This weekend, our local weather forecasters here in Nebraska have been really excited. In fact, I haven’t seen them this keyed up since two days ago when it accidentally snowed several inches during rush hour. That morning when I pulled out of our driveway and it took me 30 minutes to get from my house to my next-door neighbor’s house, I was miffed. Fifteen minutes later after I’d finally made it out of my neighborhood, I checked my watch. It had been one hour since my husband left for work. I called him on his cell phone.
“Where are you?” I asked.
“Twelve blocks from our house,” he replied angrily. “Why wasn’t this snow predicted?”
I wondered the same thing. A meteorologist is the only job I know of where you can make mistakes every day, blame it on your faulty expensive Doppler radar systems, and then never get fired. But occasionally our weather forecasters are right, like the day last week when they predicted “a major arctic blast from an Alberta Clipper system” will pummel into Nebraska causing everyone to run screaming into their warm houses, never to come out until either (a) they book a trip to the Caribbean, or (b) spring arrives.
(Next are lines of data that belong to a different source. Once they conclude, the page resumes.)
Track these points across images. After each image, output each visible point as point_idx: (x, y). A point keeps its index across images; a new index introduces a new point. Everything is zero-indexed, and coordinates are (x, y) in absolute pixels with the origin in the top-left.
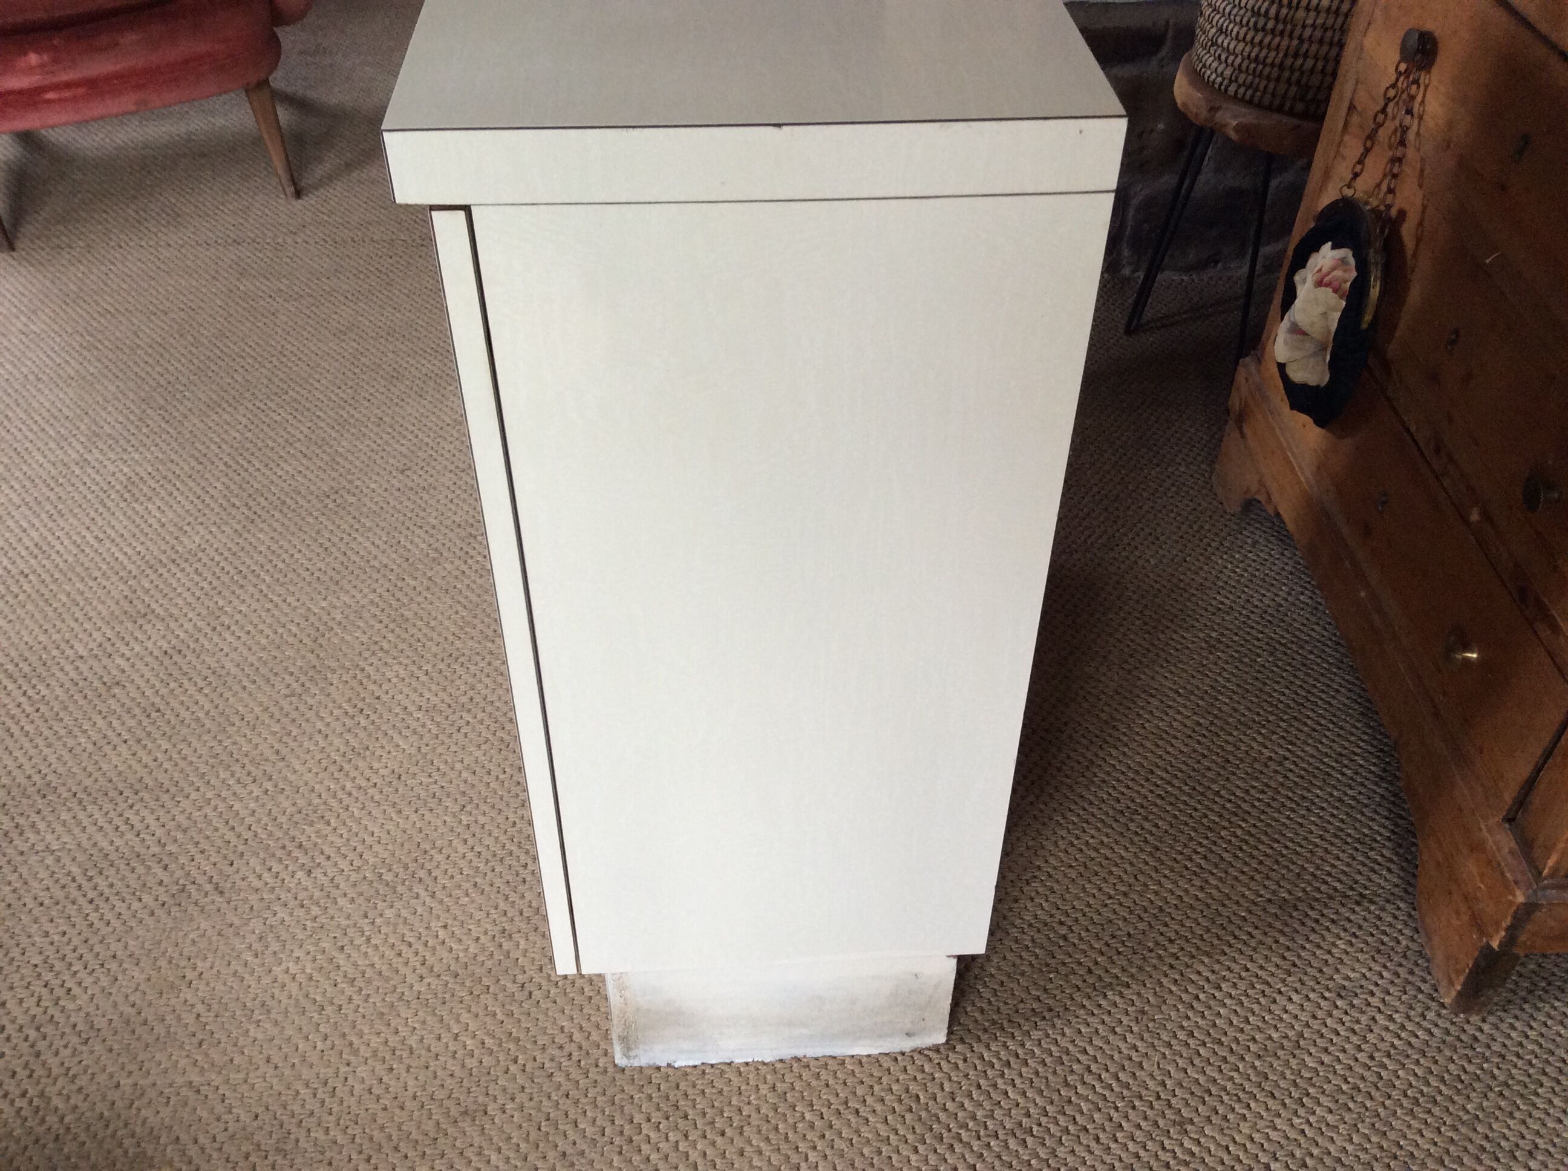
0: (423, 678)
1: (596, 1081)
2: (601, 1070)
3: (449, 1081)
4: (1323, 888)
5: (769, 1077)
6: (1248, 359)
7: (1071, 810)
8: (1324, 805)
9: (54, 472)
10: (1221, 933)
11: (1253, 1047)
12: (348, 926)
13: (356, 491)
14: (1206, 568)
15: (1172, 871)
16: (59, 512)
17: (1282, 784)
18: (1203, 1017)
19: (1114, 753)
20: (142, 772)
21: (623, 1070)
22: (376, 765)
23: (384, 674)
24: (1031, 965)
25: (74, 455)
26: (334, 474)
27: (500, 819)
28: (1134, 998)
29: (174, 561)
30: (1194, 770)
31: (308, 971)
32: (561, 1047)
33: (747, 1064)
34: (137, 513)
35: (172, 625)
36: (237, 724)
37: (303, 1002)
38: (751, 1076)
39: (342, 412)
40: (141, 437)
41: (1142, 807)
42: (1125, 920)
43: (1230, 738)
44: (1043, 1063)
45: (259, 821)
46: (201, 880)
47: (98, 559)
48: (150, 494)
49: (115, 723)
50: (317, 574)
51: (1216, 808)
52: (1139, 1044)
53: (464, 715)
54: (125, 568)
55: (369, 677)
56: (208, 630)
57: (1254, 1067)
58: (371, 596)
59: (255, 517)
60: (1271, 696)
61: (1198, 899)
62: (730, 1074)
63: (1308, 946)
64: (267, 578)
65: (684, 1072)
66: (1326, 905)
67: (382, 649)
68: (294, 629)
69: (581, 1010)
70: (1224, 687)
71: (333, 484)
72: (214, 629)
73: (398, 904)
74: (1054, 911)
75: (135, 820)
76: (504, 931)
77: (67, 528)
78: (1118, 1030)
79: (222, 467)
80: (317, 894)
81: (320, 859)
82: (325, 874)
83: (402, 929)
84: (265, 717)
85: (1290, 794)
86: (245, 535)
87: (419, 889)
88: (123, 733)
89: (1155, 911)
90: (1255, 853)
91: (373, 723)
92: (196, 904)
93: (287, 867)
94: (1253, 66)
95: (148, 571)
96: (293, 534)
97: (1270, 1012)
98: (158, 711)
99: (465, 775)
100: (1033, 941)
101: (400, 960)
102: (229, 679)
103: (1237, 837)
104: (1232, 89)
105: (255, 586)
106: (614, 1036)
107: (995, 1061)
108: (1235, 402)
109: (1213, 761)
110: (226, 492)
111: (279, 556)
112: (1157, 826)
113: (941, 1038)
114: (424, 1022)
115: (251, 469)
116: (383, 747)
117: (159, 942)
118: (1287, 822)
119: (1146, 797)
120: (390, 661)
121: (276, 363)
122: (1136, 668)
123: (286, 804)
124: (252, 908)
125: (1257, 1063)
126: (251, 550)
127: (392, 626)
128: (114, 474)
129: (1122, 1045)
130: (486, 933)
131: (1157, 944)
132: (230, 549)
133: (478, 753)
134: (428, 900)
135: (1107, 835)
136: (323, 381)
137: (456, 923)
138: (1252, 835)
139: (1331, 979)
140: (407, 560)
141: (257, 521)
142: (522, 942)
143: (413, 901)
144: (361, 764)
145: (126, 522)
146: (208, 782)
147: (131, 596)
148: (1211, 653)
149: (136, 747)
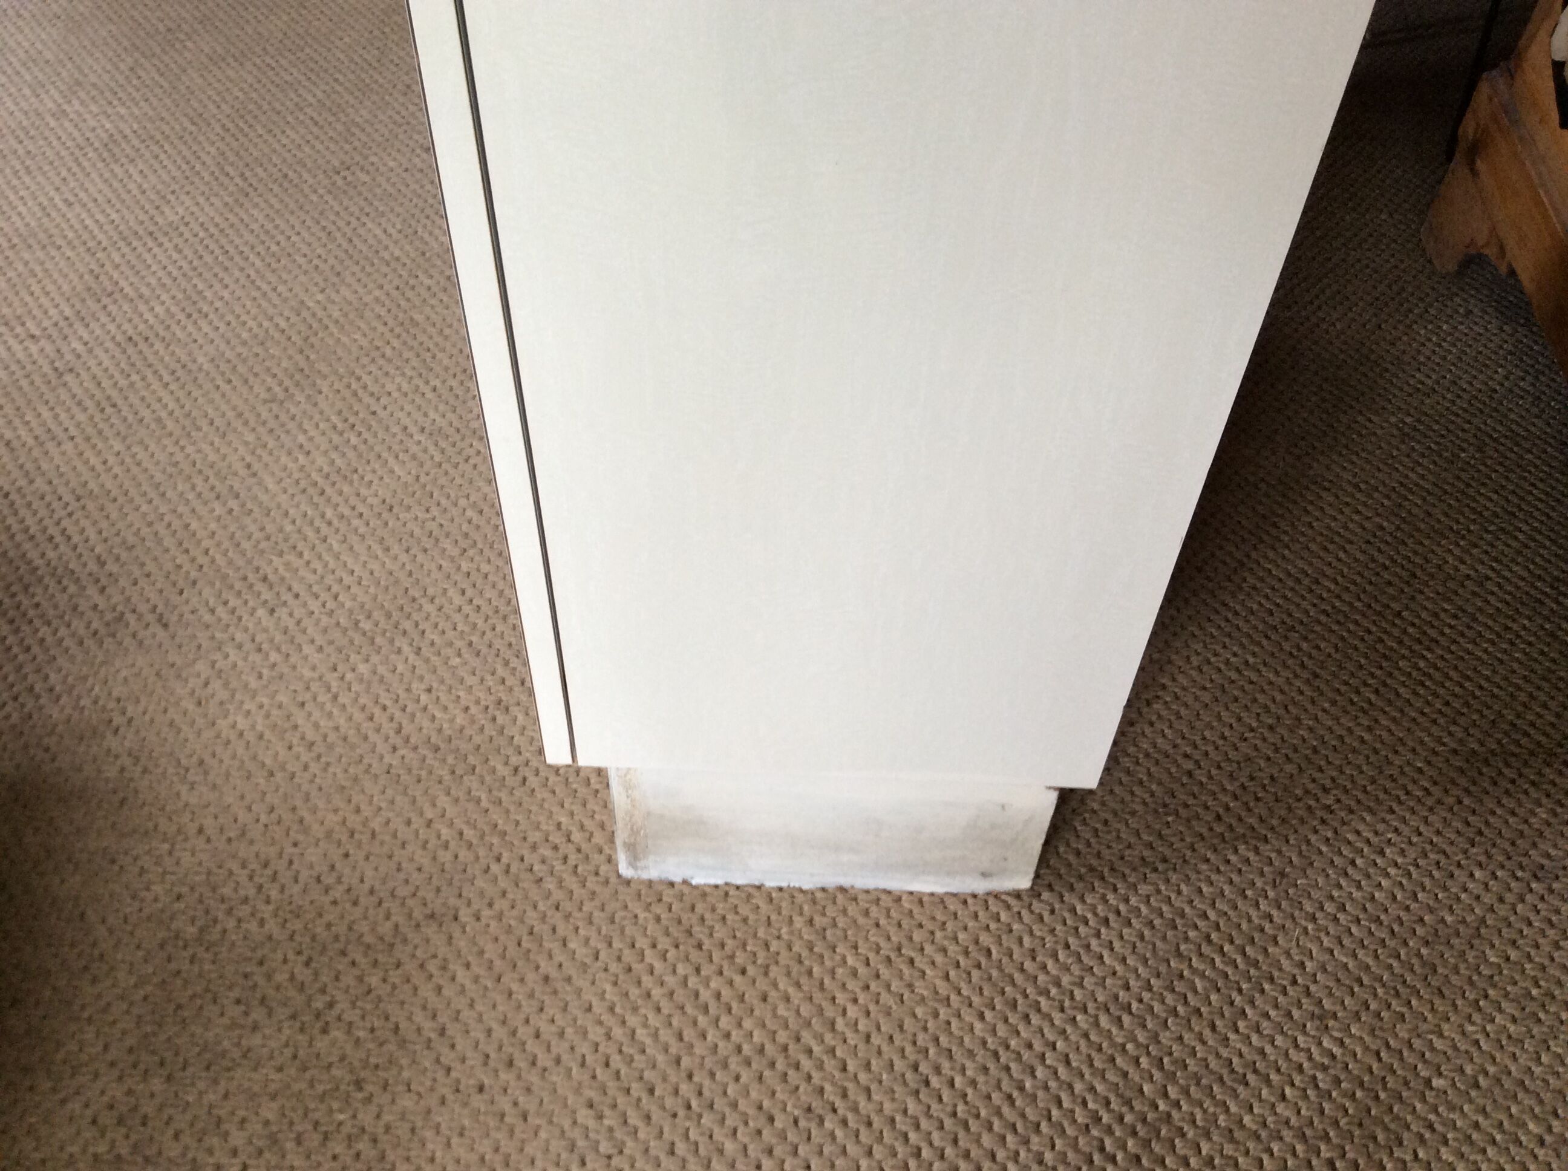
0: (430, 395)
1: (594, 893)
2: (600, 879)
3: (415, 875)
4: (1524, 741)
5: (806, 908)
6: (1495, 72)
7: (1209, 620)
8: (1532, 639)
10: (1389, 785)
11: (1420, 931)
12: (312, 679)
13: (371, 168)
14: (1405, 338)
15: (1334, 703)
16: (27, 168)
17: (1480, 609)
18: (1359, 887)
19: (1271, 554)
20: (87, 475)
21: (628, 882)
22: (364, 491)
23: (383, 386)
24: (1145, 803)
25: (50, 105)
26: (347, 147)
28: (1273, 855)
29: (151, 234)
30: (1371, 583)
31: (259, 728)
32: (556, 848)
33: (781, 889)
34: (115, 176)
35: (142, 308)
36: (205, 429)
37: (250, 765)
38: (784, 904)
39: (363, 76)
40: (130, 90)
41: (1302, 622)
42: (1269, 759)
43: (1420, 549)
44: (1151, 924)
45: (218, 545)
46: (143, 608)
47: (64, 226)
48: (132, 154)
49: (63, 416)
50: (316, 261)
51: (1396, 632)
52: (1274, 913)
54: (94, 238)
55: (365, 387)
56: (181, 316)
57: (1419, 955)
58: (377, 293)
59: (250, 190)
60: (1475, 500)
61: (1363, 741)
62: (759, 900)
63: (1499, 811)
64: (258, 263)
65: (702, 892)
66: (1526, 763)
67: (383, 356)
68: (283, 324)
69: (584, 805)
70: (1417, 485)
71: (347, 159)
72: (189, 316)
73: (375, 659)
74: (1179, 741)
75: (71, 530)
76: (499, 702)
77: (33, 187)
78: (1249, 893)
79: (218, 129)
80: (279, 638)
81: (287, 597)
82: (291, 615)
83: (376, 688)
84: (238, 424)
85: (1490, 623)
86: (237, 209)
87: (401, 642)
88: (71, 429)
89: (1308, 752)
90: (1441, 691)
91: (365, 442)
92: (134, 636)
93: (246, 602)
95: (121, 244)
96: (292, 213)
97: (1445, 888)
98: (114, 406)
99: (469, 513)
100: (1149, 774)
101: (370, 724)
102: (201, 376)
103: (1419, 669)
105: (242, 269)
106: (619, 842)
107: (1089, 916)
108: (1468, 128)
109: (1396, 574)
110: (220, 159)
111: (273, 237)
112: (1318, 648)
113: (1024, 883)
114: (392, 802)
115: (252, 134)
116: (374, 471)
117: (85, 678)
118: (1485, 657)
119: (1307, 612)
120: (392, 372)
121: (294, 15)
122: (1308, 454)
123: (253, 528)
124: (199, 647)
125: (1424, 951)
126: (242, 227)
127: (398, 330)
128: (94, 130)
129: (1254, 913)
130: (478, 702)
131: (1307, 792)
132: (217, 225)
134: (412, 657)
135: (1254, 654)
136: (347, 39)
137: (443, 687)
138: (1437, 669)
139: (1526, 854)
140: (423, 254)
141: (252, 194)
142: (521, 717)
143: (393, 657)
144: (346, 489)
145: (101, 185)
146: (163, 495)
147: (97, 270)
148: (1403, 442)
149: (83, 446)
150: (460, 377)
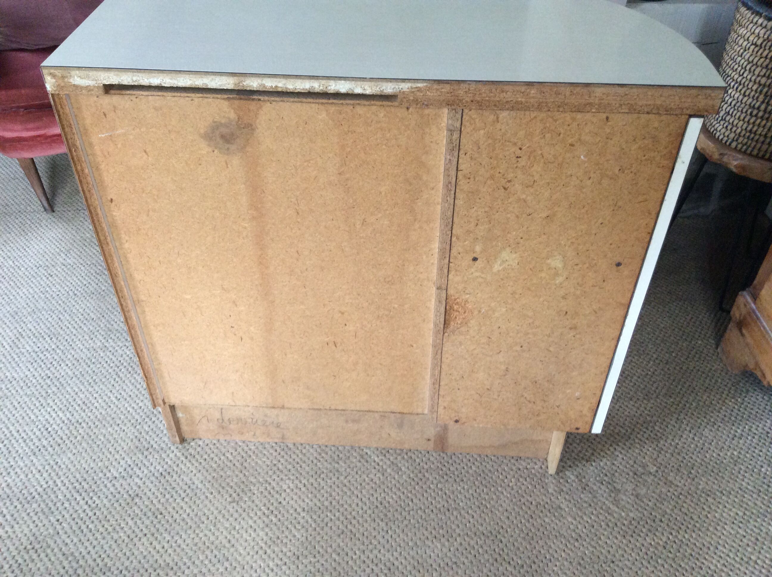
0: (303, 489)
6: (745, 293)
9: (89, 355)
14: (724, 408)
16: (95, 381)
19: (694, 535)
20: (157, 556)
22: (284, 550)
23: (281, 486)
25: (99, 344)
35: (164, 455)
36: (206, 522)
47: (118, 412)
49: (139, 522)
53: (329, 514)
54: (134, 417)
55: (273, 488)
56: (183, 458)
67: (278, 469)
68: (230, 457)
77: (100, 392)
84: (220, 517)
88: (144, 529)
91: (279, 520)
94: (748, 134)
95: (147, 420)
98: (161, 514)
99: (334, 556)
102: (198, 491)
108: (735, 314)
116: (287, 537)
120: (284, 478)
122: (696, 477)
128: (122, 356)
133: (339, 541)
144: (276, 549)
145: (131, 387)
146: (194, 563)
147: (139, 436)
148: (735, 465)
149: (152, 539)
150: (315, 476)
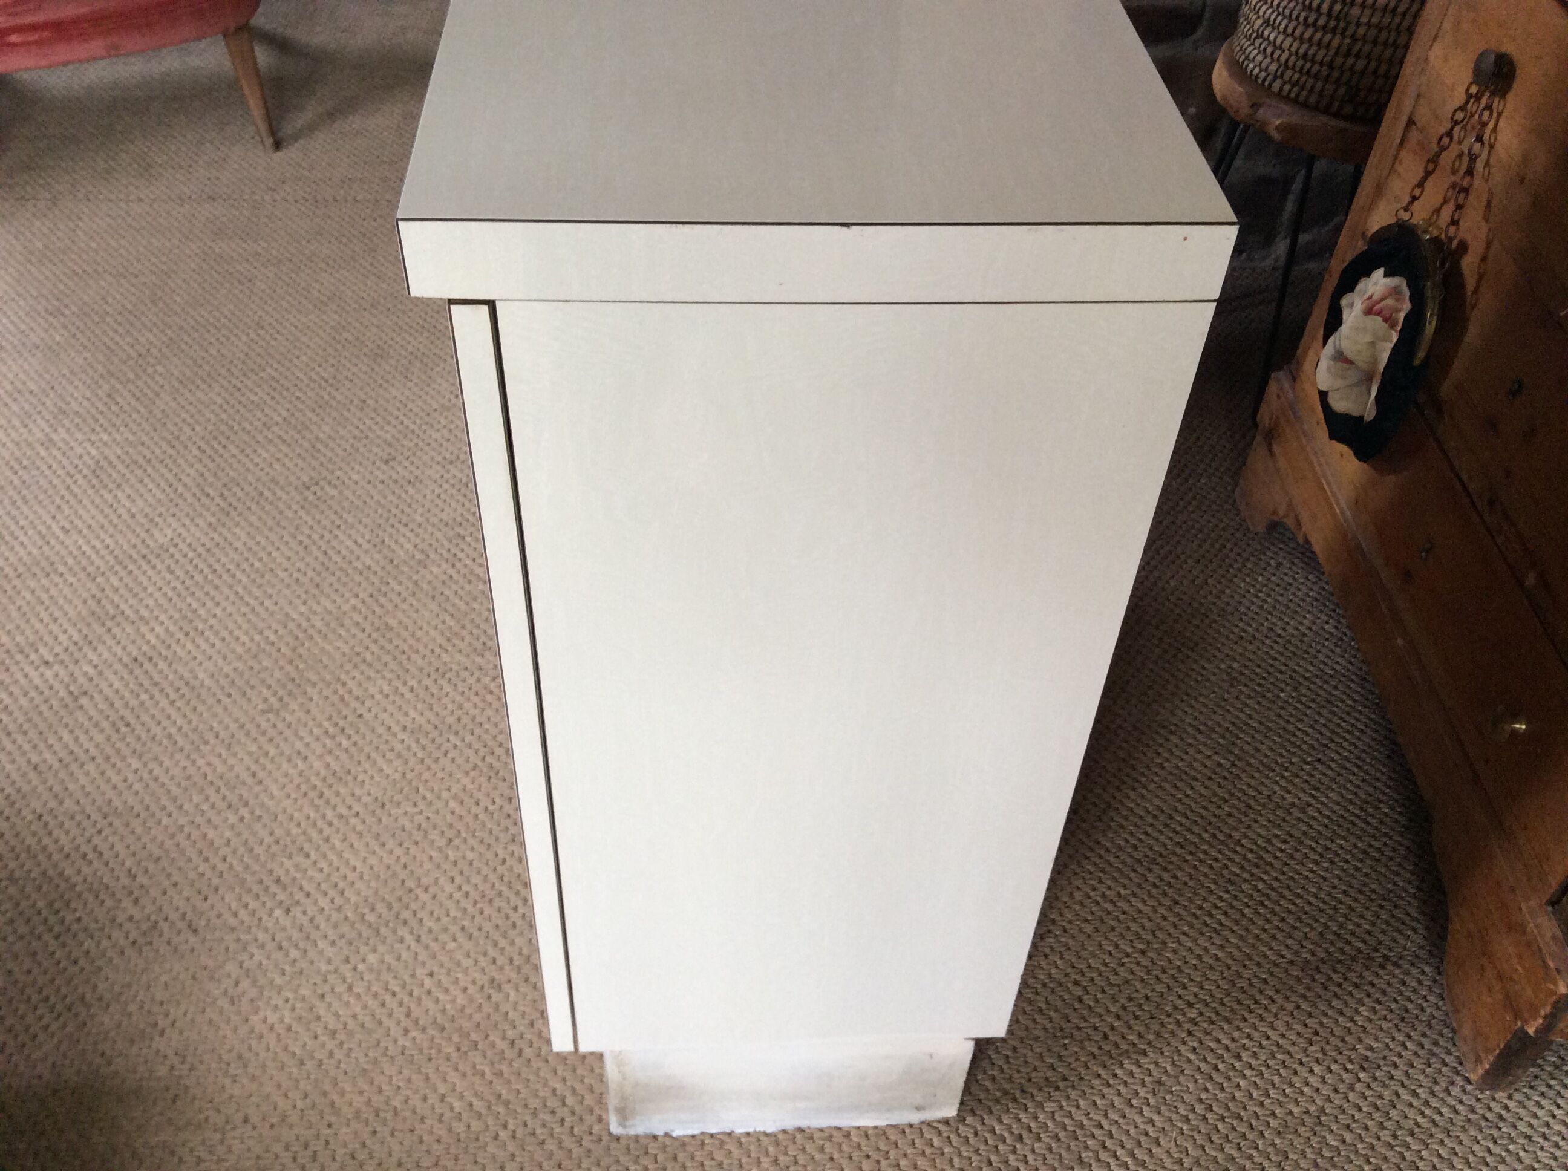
0: (408, 695)
1: (589, 1151)
2: (594, 1138)
3: (435, 1146)
4: (1347, 948)
5: (771, 1149)
6: (1281, 374)
7: (1087, 858)
8: (1348, 857)
9: (18, 453)
10: (1241, 996)
11: (1274, 1123)
12: (329, 972)
13: (337, 483)
14: (1228, 591)
15: (1191, 927)
16: (24, 498)
17: (1305, 833)
18: (1222, 1089)
19: (1132, 794)
20: (110, 794)
21: (618, 1139)
22: (358, 792)
23: (366, 690)
24: (1045, 1029)
25: (39, 435)
26: (314, 463)
27: (489, 855)
28: (1151, 1067)
29: (144, 557)
30: (1215, 815)
31: (287, 1020)
32: (553, 1112)
33: (748, 1134)
34: (106, 501)
35: (144, 629)
36: (212, 741)
37: (283, 1056)
38: (752, 1148)
39: (322, 393)
40: (110, 416)
41: (1161, 855)
42: (1143, 980)
43: (1253, 782)
44: (1056, 1137)
45: (234, 852)
46: (174, 916)
47: (64, 552)
48: (119, 480)
49: (83, 738)
50: (296, 575)
51: (1237, 859)
52: (1155, 1117)
53: (452, 738)
54: (92, 563)
55: (350, 692)
56: (180, 635)
57: (1274, 1145)
58: (353, 601)
59: (231, 509)
60: (1294, 735)
61: (1218, 959)
62: (731, 1146)
63: (1330, 1012)
64: (244, 579)
65: (682, 1143)
66: (1349, 969)
67: (364, 661)
68: (272, 637)
69: (574, 1071)
70: (1246, 724)
71: (313, 474)
72: (187, 634)
73: (381, 949)
74: (1069, 970)
75: (103, 847)
76: (493, 981)
77: (32, 516)
78: (1134, 1102)
79: (196, 452)
80: (296, 935)
81: (299, 896)
82: (305, 913)
83: (387, 976)
84: (240, 735)
85: (1313, 845)
86: (220, 529)
87: (403, 932)
88: (92, 749)
89: (1173, 972)
90: (1277, 909)
91: (355, 744)
92: (169, 943)
93: (264, 903)
94: (1300, 63)
95: (117, 568)
96: (271, 529)
97: (1291, 1085)
98: (128, 725)
99: (453, 804)
100: (1047, 1003)
101: (384, 1010)
102: (204, 693)
103: (1259, 891)
104: (1276, 85)
105: (231, 587)
106: (611, 1108)
107: (1006, 1135)
108: (1264, 416)
109: (1234, 806)
110: (199, 480)
111: (256, 554)
112: (1175, 877)
113: (951, 1112)
114: (409, 1081)
115: (226, 455)
116: (365, 772)
117: (129, 986)
118: (1311, 875)
119: (1165, 845)
120: (373, 675)
121: (253, 335)
122: (1155, 701)
123: (263, 833)
124: (227, 949)
125: (1277, 1141)
126: (227, 546)
127: (375, 635)
128: (81, 457)
129: (1139, 1120)
130: (474, 982)
131: (1175, 1008)
132: (203, 545)
133: (466, 781)
134: (413, 944)
135: (1125, 887)
136: (304, 358)
137: (443, 971)
138: (1273, 889)
139: (1354, 1049)
140: (392, 561)
141: (233, 514)
142: (512, 994)
143: (397, 946)
144: (342, 790)
145: (93, 511)
146: (181, 807)
147: (99, 594)
148: (1232, 685)
149: (104, 766)
150: (434, 676)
“I am sick of these unwanted gifts that keep arriving from Canada,” I told my husband after watching the weather forecast during the Friday evening newscast.
He opened the sliding door to let the dog out who happened to think she had to go potty until she felt the cold blast hit her face. She promptly squatted on the floor.
“GOOD GRAVY!” he yelled as he slammed the door shut. “You could hang beef out there!”
“It’s so cold, the polar bears aren’t even going out,” I replied.
“We don’t have polar bears in Nebraska,” he answered as he cleaned up the dog urine off the floor.
“If I had a voodoo doll of Old Man Winter in my possession right now, I’d stick a needle right in his eye,” I said, my voice dripping with hostility.
“What do you say we go out to dinner?” my husband suggested.
“With sub-zero temperatures and dangerous wind chills?” I asked. “We’re going to have to dress in layers, wear thick gloves and scarves, and fill the trunk with candy bars just in case we get stranded.”
“That sounds like an awful lot of work just to eat a hamburger,” he replied.
“Oh come on,” I said, “If the pioneers could ride to church in a drafty horse-drawn buggy on a Sunday morning in 15 inches of snow and high winds with only hot bricks to warm their feet, we can certainly drive in our car to a restaurant.”
I opened the door to the garage and a blast of arctic air hit my face. I screamed, “I THINK I JUST GOT A CHILLY WILLY AND I DON’T EVEN HAVE A WILLY!”
My husband dragged my already-frozen body inside. “Let’s flip a switch and turn on the fire and stay home tonight,” he said. “I’m sure we can find something to eat.”
“If only you would have hung some beef outside yesterday, we could have hacked off a slab to cook tonight,” I muttered sarcastically as I turned on the news.
Our local meteorologist’s face filled the entire screen as he cautioned viewers, “We are initiating a several wind chill warning. If you must head outside, please immediately get in your car, drive to the airport and buy a ticket to somewhere warm. Just don’t forget to pick me up on your way there because there’s another cold front COMING ON DOWN tomorrow!”
‘BOB BARKER RETIRED ALREADY!” I shouted at the television as I huddled by the fake fire.
“I’d kiss you, but your lips are blue,” my husband said as he sat next to me on the hearth.
“Well you have icicles hanging off your eyebrows,” I murmured as I snuggled closer.
“You haven’t been this affectionate since last winter,” he whispered.
I suddenly realized why the pioneers always had so many babies. They had to do something to keep warm.